Apple may have courage, but that doesn't mean it will tackle original programming on a Netflix-like scale.

Eddy Cue, Apple's senior vice president of Internet software and services, said the original shows Apple is developing today are going to stay limited.

"You're not seeing a huge number of them," he said. "The real opportunity for us is to make it easier to get access to all this content."

Cue was speaking Thursday at the annual Vanity Fair New Establishment Summit in San Francisco, which brings together big names in the business, technology and entertainment worlds. He appeared on stage with Richard Plepler, HBO's chairman
 and CEO.

Apple and HBO are cozy, highlighted by the launch of HBO Now on Apple devices last year.
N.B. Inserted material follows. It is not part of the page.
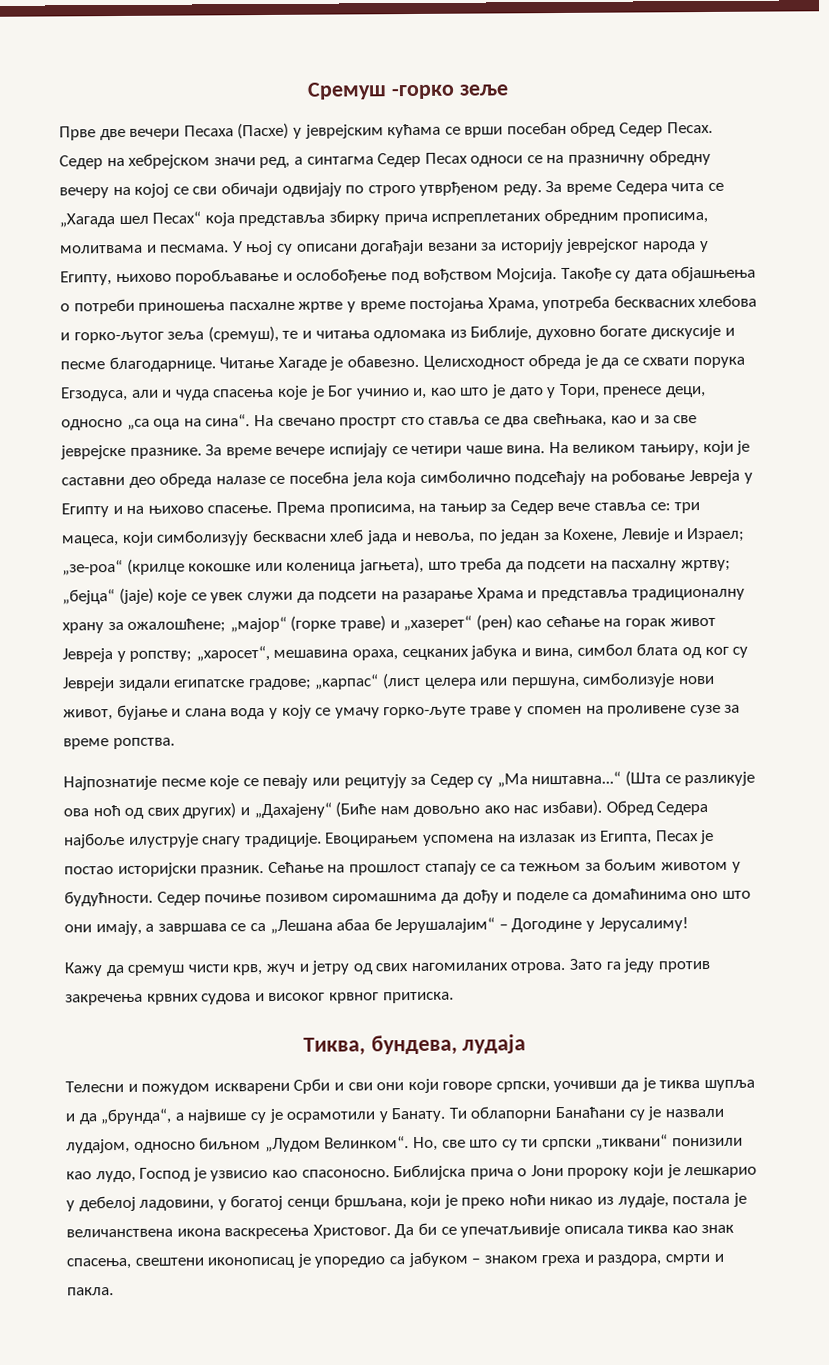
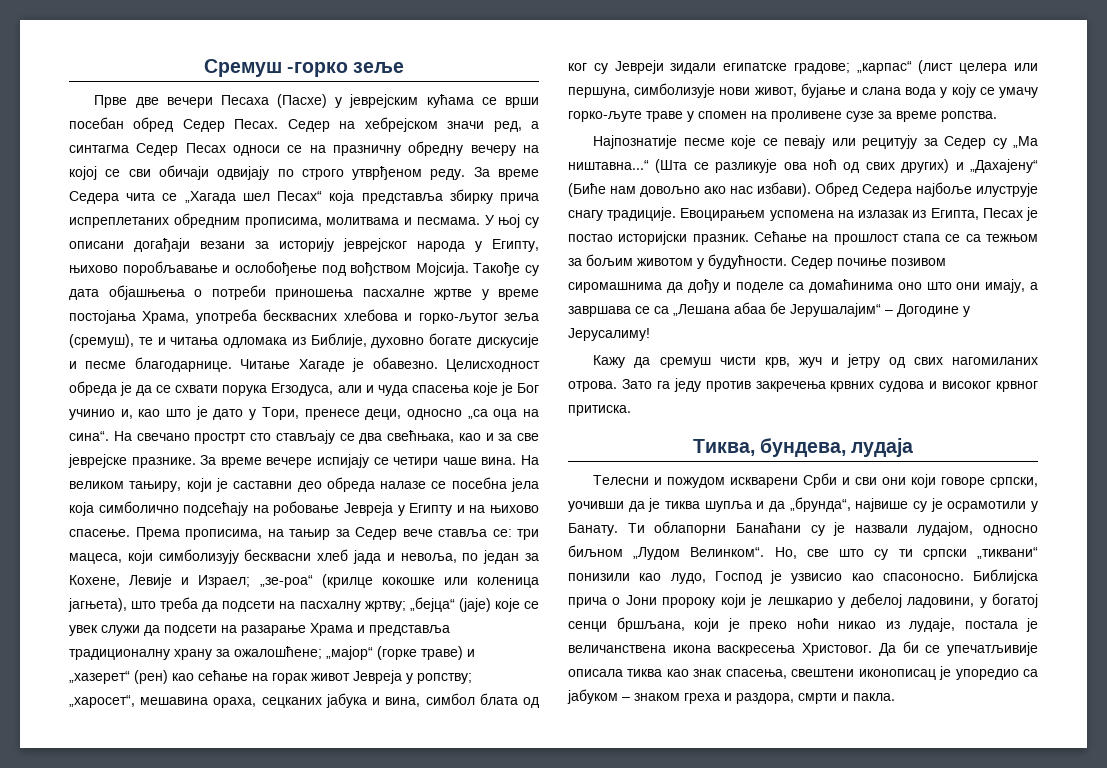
[428,416,481,425] ставља -> [275,430,335,444] стављају
[424,860,477,875] стапају -> [903,234,940,242] стапа
[174,1112,184,1121] а -> (851, 504) none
The premium channel's first standalone subscription app was one of the most highly anticipated of its kind, and HBO granted Apple an exclusive on sign-ups: If you wanted to be among the first to try it, and catch the season premiere of "Game of Thrones," you had to sign up through an Apple product.
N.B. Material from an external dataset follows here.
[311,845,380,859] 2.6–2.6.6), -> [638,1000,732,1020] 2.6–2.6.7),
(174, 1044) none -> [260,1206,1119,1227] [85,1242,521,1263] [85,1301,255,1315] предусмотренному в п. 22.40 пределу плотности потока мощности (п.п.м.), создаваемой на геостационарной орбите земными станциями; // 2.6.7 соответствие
But Apple has long been grappling to put together its own TV service, and it's starting to create its own original programming, like a reality-TV-style series about app developers and a scripted show with Dr. Dre.

On stage, Cue noted that Apple's original-video efforts will revolve around topics in which it already has expertise, like music-related programming related to iTunes and Apple Music.

Separately, Plepler dismissed the notion that HBO would start selling subscriptions to its individual shows, dashing the idea that a "Game of Thrones" or "Westworld" fanatic could pay for that single slice of its network. "We want to get you inside, and once we do that...you're going to find other things that you like," he said.